→ **INFORMATION**:
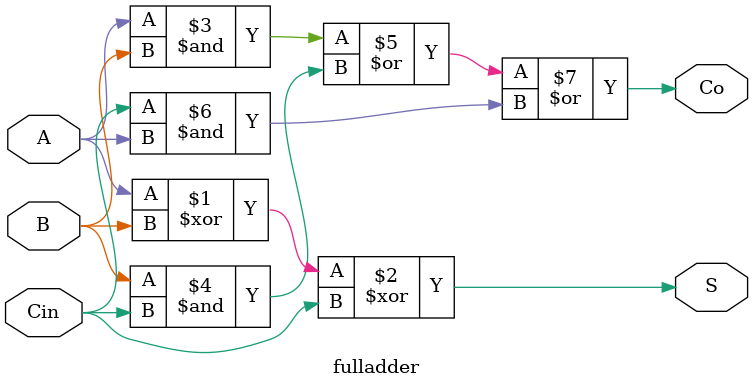
<source format=v>
`timescale 1ns / 1ps


module fulladder(A,B,Cin,S,Co);
input A,B;
input Cin;
output S;
output Co;

assign S = A^B^Cin;
assign Co = (A&B) | (B&Cin) | (Cin&A);

endmodule

</source>
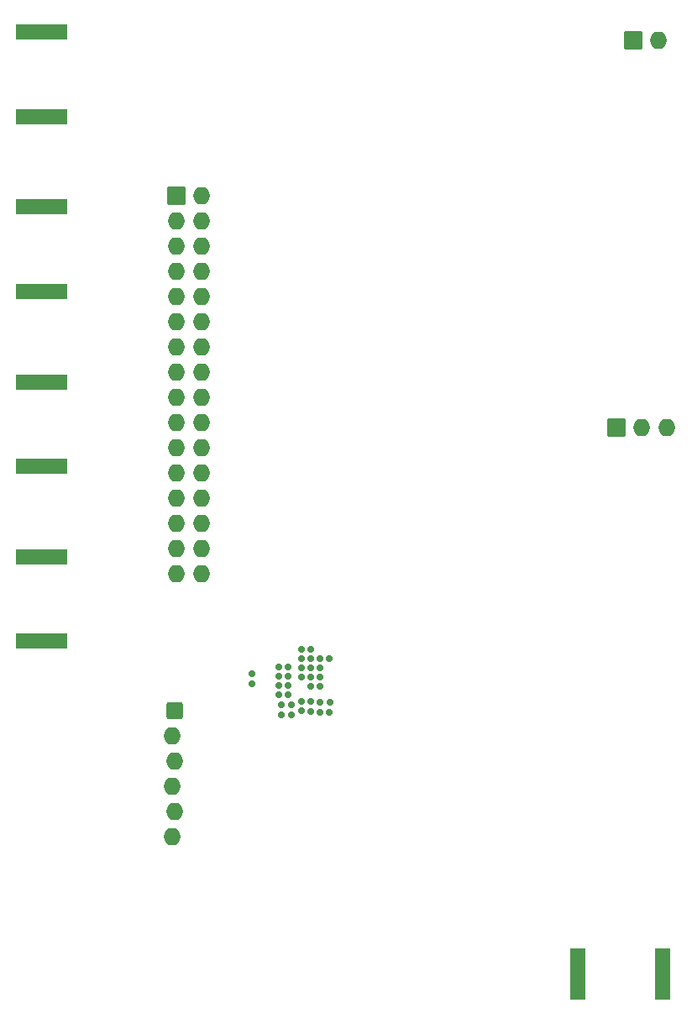
<source format=gbr>
%TF.GenerationSoftware,KiCad,Pcbnew,9.0.0-9.0.0-2~ubuntu22.04.1*%
%TF.CreationDate,2025-03-23T14:07:51-07:00*%
%TF.ProjectId,awg1,61776731-2e6b-4696-9361-645f70636258,rev?*%
%TF.SameCoordinates,Original*%
%TF.FileFunction,Soldermask,Bot*%
%TF.FilePolarity,Negative*%
%FSLAX46Y46*%
G04 Gerber Fmt 4.6, Leading zero omitted, Abs format (unit mm)*
G04 Created by KiCad (PCBNEW 9.0.0-9.0.0-2~ubuntu22.04.1) date 2025-03-23 14:07:51*
%MOMM*%
%LPD*%
G01*
G04 APERTURE LIST*
G04 Aperture macros list*
%AMRoundRect*
0 Rectangle with rounded corners*
0 $1 Rounding radius*
0 $2 $3 $4 $5 $6 $7 $8 $9 X,Y pos of 4 corners*
0 Add a 4 corners polygon primitive as box body*
4,1,4,$2,$3,$4,$5,$6,$7,$8,$9,$2,$3,0*
0 Add four circle primitives for the rounded corners*
1,1,$1+$1,$2,$3*
1,1,$1+$1,$4,$5*
1,1,$1+$1,$6,$7*
1,1,$1+$1,$8,$9*
0 Add four rect primitives between the rounded corners*
20,1,$1+$1,$2,$3,$4,$5,0*
20,1,$1+$1,$4,$5,$6,$7,0*
20,1,$1+$1,$6,$7,$8,$9,0*
20,1,$1+$1,$8,$9,$2,$3,0*%
G04 Aperture macros list end*
%ADD10RoundRect,0.030000X-0.750000X-2.540000X0.750000X-2.540000X0.750000X2.540000X-0.750000X2.540000X0*%
%ADD11O,1.760000X1.760000*%
%ADD12RoundRect,0.030000X0.850000X-0.850000X0.850000X0.850000X-0.850000X0.850000X-0.850000X-0.850000X0*%
%ADD13RoundRect,0.030000X-2.540000X0.750000X-2.540000X-0.750000X2.540000X-0.750000X2.540000X0.750000X0*%
%ADD14RoundRect,0.352000X-0.528000X-0.528000X0.528000X-0.528000X0.528000X0.528000X-0.528000X0.528000X0*%
%ADD15RoundRect,0.030000X-0.850000X-0.850000X0.850000X-0.850000X0.850000X0.850000X-0.850000X0.850000X0*%
%ADD16RoundRect,0.155000X-0.155000X-0.185000X0.155000X-0.185000X0.155000X0.185000X-0.155000X0.185000X0*%
%ADD17RoundRect,0.155000X-0.185000X0.155000X-0.185000X-0.155000X0.185000X-0.155000X0.185000X0.155000X0*%
%ADD18RoundRect,0.155000X0.185000X-0.155000X0.185000X0.155000X-0.185000X0.155000X-0.185000X-0.155000X0*%
%ADD19RoundRect,0.150000X0.200000X-0.150000X0.200000X0.150000X-0.200000X0.150000X-0.200000X-0.150000X0*%
G04 APERTURE END LIST*
D10*
%TO.C,J2005*%
X206179200Y-137609600D03*
X197679200Y-137609600D03*
%TD*%
D11*
%TO.C,J1801*%
X206654400Y-82550000D03*
X204114400Y-82550000D03*
D12*
X201574400Y-82550000D03*
%TD*%
D11*
%TO.C,J1802*%
X205729000Y-43459400D03*
D12*
X203189000Y-43459400D03*
%TD*%
D13*
%TO.C,J1701*%
X143620922Y-60293574D03*
X143620922Y-68793574D03*
%TD*%
%TO.C,J1501*%
X143620922Y-77915073D03*
X143620922Y-86415073D03*
%TD*%
D11*
%TO.C,J202*%
X156703922Y-123729981D03*
X156957922Y-121189981D03*
X156703922Y-118649981D03*
X156957922Y-116109981D03*
X156703922Y-113569981D03*
D14*
X156957922Y-111029981D03*
%TD*%
D11*
%TO.C,J201*%
X159720922Y-97219981D03*
X157180922Y-97219981D03*
X159720922Y-94679981D03*
X157180922Y-94679981D03*
X159720922Y-92139981D03*
X157180922Y-92139981D03*
X159720922Y-89599981D03*
X157180922Y-89599981D03*
X159720922Y-87059981D03*
X157180922Y-87059981D03*
X159720922Y-84519981D03*
X157180922Y-84519981D03*
X159720922Y-81979981D03*
X157180922Y-81979981D03*
X159720922Y-79439981D03*
X157180922Y-79439981D03*
X159720922Y-76899981D03*
X157180922Y-76899981D03*
X159720922Y-74359981D03*
X157180922Y-74359981D03*
X159720922Y-71819981D03*
X157180922Y-71819981D03*
X159720922Y-69279981D03*
X157180922Y-69279981D03*
X159720922Y-66739981D03*
X157180922Y-66739981D03*
X159720922Y-64199981D03*
X157180922Y-64199981D03*
X159720922Y-61659981D03*
X157180922Y-61659981D03*
X159720922Y-59119981D03*
D15*
X157180922Y-59119981D03*
%TD*%
D13*
%TO.C,J1601*%
X143620922Y-95536572D03*
X143620922Y-104036572D03*
%TD*%
%TO.C,J1401*%
X143620922Y-42672075D03*
X143620922Y-51172075D03*
%TD*%
D16*
%TO.C,C217*%
X168420000Y-107580000D03*
X167460000Y-107580000D03*
%TD*%
D17*
%TO.C,C210*%
X170720000Y-107690000D03*
X170720000Y-106730000D03*
%TD*%
%TO.C,C206*%
X168750000Y-111440000D03*
X168750000Y-110480000D03*
%TD*%
%TO.C,C203*%
X171660000Y-107680000D03*
X171660000Y-106720000D03*
%TD*%
D16*
%TO.C,C212*%
X168430000Y-106650000D03*
X167470000Y-106650000D03*
%TD*%
D18*
%TO.C,C207*%
X169760000Y-104870000D03*
X169760000Y-105830000D03*
%TD*%
D16*
%TO.C,C201*%
X172630000Y-110210000D03*
X171670000Y-110210000D03*
%TD*%
%TO.C,C216*%
X172610000Y-111200000D03*
X171650000Y-111200000D03*
%TD*%
D17*
%TO.C,C204*%
X167750000Y-111450000D03*
X167750000Y-110490000D03*
%TD*%
D16*
%TO.C,C205*%
X172600000Y-105820000D03*
X171640000Y-105820000D03*
%TD*%
D17*
%TO.C,C202*%
X169760000Y-107670000D03*
X169760000Y-106710000D03*
%TD*%
D18*
%TO.C,C218*%
X170720000Y-104880000D03*
X170720000Y-105840000D03*
%TD*%
D16*
%TO.C,C213*%
X168430000Y-108520000D03*
X167470000Y-108520000D03*
%TD*%
%TO.C,C219*%
X168430000Y-109470000D03*
X167470000Y-109470000D03*
%TD*%
D19*
%TO.C,R207*%
X164790000Y-107330000D03*
X164790000Y-108350000D03*
%TD*%
D17*
%TO.C,C208*%
X169820000Y-111050000D03*
X169820000Y-110090000D03*
%TD*%
D16*
%TO.C,C215*%
X171660000Y-108580000D03*
X170700000Y-108580000D03*
%TD*%
D17*
%TO.C,C211*%
X170740000Y-111100000D03*
X170740000Y-110140000D03*
%TD*%
M02*

</source>
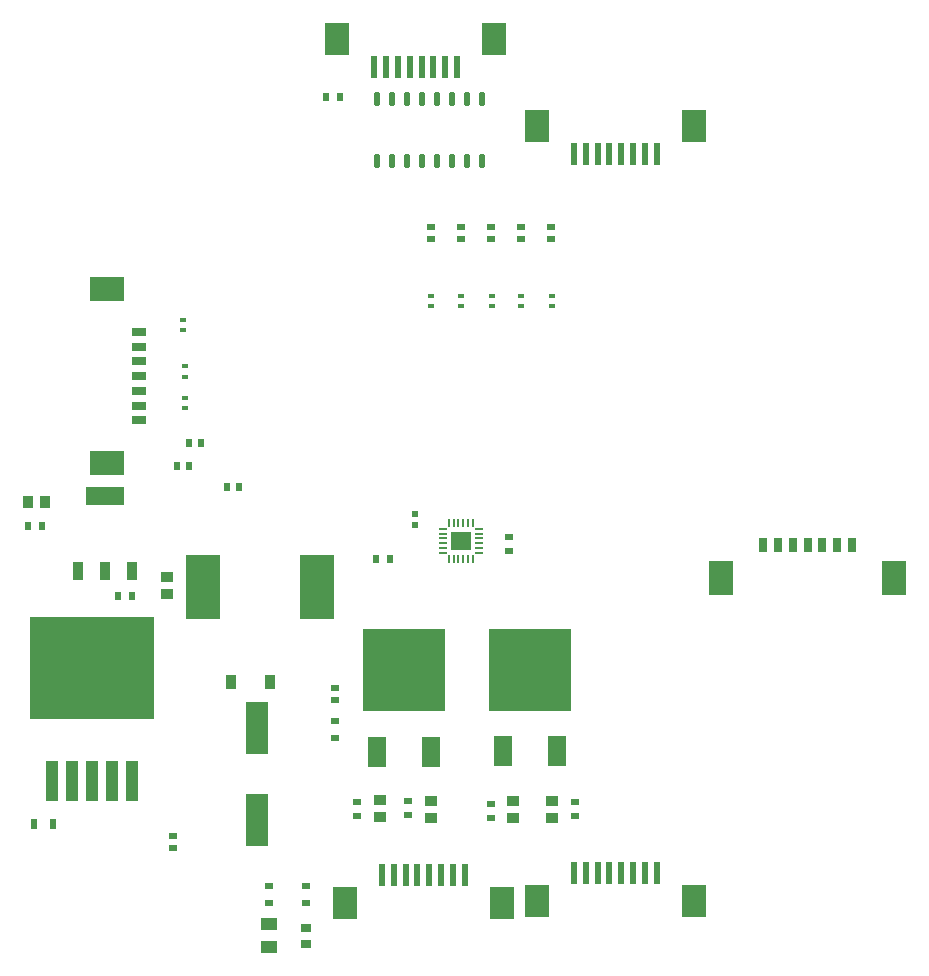
<source format=gtp>
G04*
G04 #@! TF.GenerationSoftware,Altium Limited,Altium Designer,19.1.5 (86)*
G04*
G04 Layer_Color=8421504*
%FSLAX44Y44*%
%MOMM*%
G71*
G01*
G75*
%ADD17R,0.6200X0.6000*%
%ADD18R,0.9000X0.7000*%
%ADD19R,0.9500X1.0500*%
%ADD20R,0.5200X0.7200*%
%ADD21R,0.5500X0.4500*%
%ADD22O,0.5500X1.2500*%
%ADD23R,0.7200X0.5200*%
%ADD24R,1.0500X0.9500*%
%ADD25R,0.8000X0.6000*%
%ADD26R,0.5400X0.9400*%
%ADD27R,0.8000X0.6000*%
%ADD28R,1.4000X1.0500*%
%ADD29R,0.9100X1.2200*%
%ADD30R,0.5500X0.6500*%
%ADD31R,0.9500X1.6500*%
%ADD32R,3.2500X1.6500*%
%ADD33R,0.8000X1.3000*%
%ADD34R,2.1000X3.0000*%
%ADD35R,10.5000X8.6000*%
%ADD36R,1.1000X3.5000*%
%ADD37R,0.6500X0.5500*%
%ADD38R,0.6000X1.9000*%
%ADD39R,2.1000X2.8000*%
%ADD40R,1.9000X4.4000*%
%ADD41R,2.9000X5.4000*%
%ADD42R,1.5000X2.5000*%
%ADD43R,7.0000X7.0000*%
%ADD44R,1.7000X1.5400*%
%ADD45O,0.2000X0.7000*%
%ADD46O,0.7000X0.2000*%
%ADD47R,3.0000X2.1000*%
%ADD48R,1.3000X0.8000*%
D17*
X342000Y381960D02*
D03*
Y391160D02*
D03*
D18*
X250190Y40640D02*
D03*
Y26640D02*
D03*
D19*
X28840Y401320D02*
D03*
X14340D02*
D03*
D20*
X14320Y381000D02*
D03*
X26320D02*
D03*
X266926Y744344D02*
D03*
X278926D02*
D03*
X102520Y321310D02*
D03*
X90520D02*
D03*
X309310Y353060D02*
D03*
X321310D02*
D03*
D21*
X458470Y576000D02*
D03*
Y567000D02*
D03*
X431800Y576000D02*
D03*
Y567000D02*
D03*
X407670Y576000D02*
D03*
Y567000D02*
D03*
X381000Y576000D02*
D03*
Y567000D02*
D03*
X355600Y576000D02*
D03*
Y567000D02*
D03*
X146050Y546680D02*
D03*
Y555680D02*
D03*
X147320Y489640D02*
D03*
Y480640D02*
D03*
Y507310D02*
D03*
Y516310D02*
D03*
D22*
X309756Y690154D02*
D03*
X322456D02*
D03*
X335156D02*
D03*
X347856D02*
D03*
X360556D02*
D03*
X373256D02*
D03*
X385956D02*
D03*
X398656D02*
D03*
X309756Y742654D02*
D03*
X322456D02*
D03*
X335156D02*
D03*
X347856D02*
D03*
X360556D02*
D03*
X373256D02*
D03*
X385956D02*
D03*
X398656D02*
D03*
D23*
X477520Y146970D02*
D03*
Y134970D02*
D03*
X406400Y145700D02*
D03*
Y133700D02*
D03*
X336550Y147830D02*
D03*
Y135830D02*
D03*
X421640Y371760D02*
D03*
Y359760D02*
D03*
X293370Y134970D02*
D03*
Y146970D02*
D03*
D24*
X458470Y133720D02*
D03*
Y148220D02*
D03*
X425450Y133720D02*
D03*
Y148220D02*
D03*
X355600Y133720D02*
D03*
Y148220D02*
D03*
X312420Y134090D02*
D03*
Y148590D02*
D03*
X132080Y337450D02*
D03*
Y322950D02*
D03*
D25*
X274320Y201030D02*
D03*
Y215530D02*
D03*
D26*
X19940Y128270D02*
D03*
X35940D02*
D03*
D27*
X250190Y61330D02*
D03*
Y75830D02*
D03*
X218440Y61330D02*
D03*
Y75830D02*
D03*
D28*
X218440Y43790D02*
D03*
Y24790D02*
D03*
D29*
X186850Y248920D02*
D03*
X219550D02*
D03*
D30*
X151210Y450850D02*
D03*
X161210D02*
D03*
X193040Y414020D02*
D03*
X183040D02*
D03*
X151130Y431800D02*
D03*
X141130D02*
D03*
D31*
X57010Y343150D02*
D03*
X80010D02*
D03*
X103010D02*
D03*
D32*
X80010Y406150D02*
D03*
D33*
X637070Y364490D02*
D03*
X649570D02*
D03*
X662070D02*
D03*
X674570D02*
D03*
X687070D02*
D03*
X699570D02*
D03*
X712070D02*
D03*
D34*
X601070Y336990D02*
D03*
X748070D02*
D03*
D35*
X68580Y260350D02*
D03*
D36*
X102580Y164850D02*
D03*
X85580D02*
D03*
X68580D02*
D03*
X51580D02*
D03*
X34580D02*
D03*
D37*
X137160Y118030D02*
D03*
Y108030D02*
D03*
X355693Y623650D02*
D03*
Y633650D02*
D03*
X381293Y623650D02*
D03*
Y633650D02*
D03*
X406693Y623650D02*
D03*
Y633650D02*
D03*
X432093Y623650D02*
D03*
Y633650D02*
D03*
X457493Y623650D02*
D03*
Y633650D02*
D03*
X274320Y233760D02*
D03*
Y243760D02*
D03*
D38*
X546810Y86680D02*
D03*
X536810D02*
D03*
X526810D02*
D03*
X516810D02*
D03*
X506810D02*
D03*
X496810D02*
D03*
X486810D02*
D03*
X476810D02*
D03*
X384250Y85410D02*
D03*
X374250D02*
D03*
X364250D02*
D03*
X354250D02*
D03*
X344250D02*
D03*
X334250D02*
D03*
X324250D02*
D03*
X314250D02*
D03*
X546810Y695640D02*
D03*
X536810D02*
D03*
X526810D02*
D03*
X516810D02*
D03*
X506810D02*
D03*
X496810D02*
D03*
X486810D02*
D03*
X476810D02*
D03*
X377776Y769424D02*
D03*
X367776D02*
D03*
X357776D02*
D03*
X347776D02*
D03*
X337776D02*
D03*
X327776D02*
D03*
X317776D02*
D03*
X307776D02*
D03*
D39*
X578310Y63180D02*
D03*
X445310D02*
D03*
X415750Y61910D02*
D03*
X282750D02*
D03*
X578310Y719140D02*
D03*
X445310D02*
D03*
X409276Y792924D02*
D03*
X276276D02*
D03*
D40*
X208280Y132080D02*
D03*
Y209580D02*
D03*
D41*
X162320Y328930D02*
D03*
X259320D02*
D03*
D42*
X309740Y189780D02*
D03*
X355740D02*
D03*
X416420Y190080D02*
D03*
X462420D02*
D03*
D43*
X332740Y258780D02*
D03*
X439420Y259080D02*
D03*
D44*
X381000Y368300D02*
D03*
D45*
X371000Y383620D02*
D03*
X375000D02*
D03*
X379000D02*
D03*
X383000D02*
D03*
X387000D02*
D03*
X391000D02*
D03*
Y352980D02*
D03*
X387000D02*
D03*
X383000D02*
D03*
X379000D02*
D03*
X375000D02*
D03*
X371000D02*
D03*
D46*
X396320Y378300D02*
D03*
Y374300D02*
D03*
Y370300D02*
D03*
Y366300D02*
D03*
Y362300D02*
D03*
Y358300D02*
D03*
X365680D02*
D03*
Y362300D02*
D03*
Y366300D02*
D03*
Y370300D02*
D03*
Y374300D02*
D03*
Y378300D02*
D03*
D47*
X81133Y434310D02*
D03*
Y581310D02*
D03*
D48*
X108633Y470310D02*
D03*
Y482810D02*
D03*
Y495310D02*
D03*
Y507810D02*
D03*
Y520310D02*
D03*
Y532810D02*
D03*
Y545310D02*
D03*
M02*

</source>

→ **WHAT THE TASK ASKS**: Return only the lines of the records in which the string "assign" appears.

→ **EXERCISE RESULT**:
assign S = A^B^Cin;
assign Co = (A&B) | (B&Cin) | (Cin&A);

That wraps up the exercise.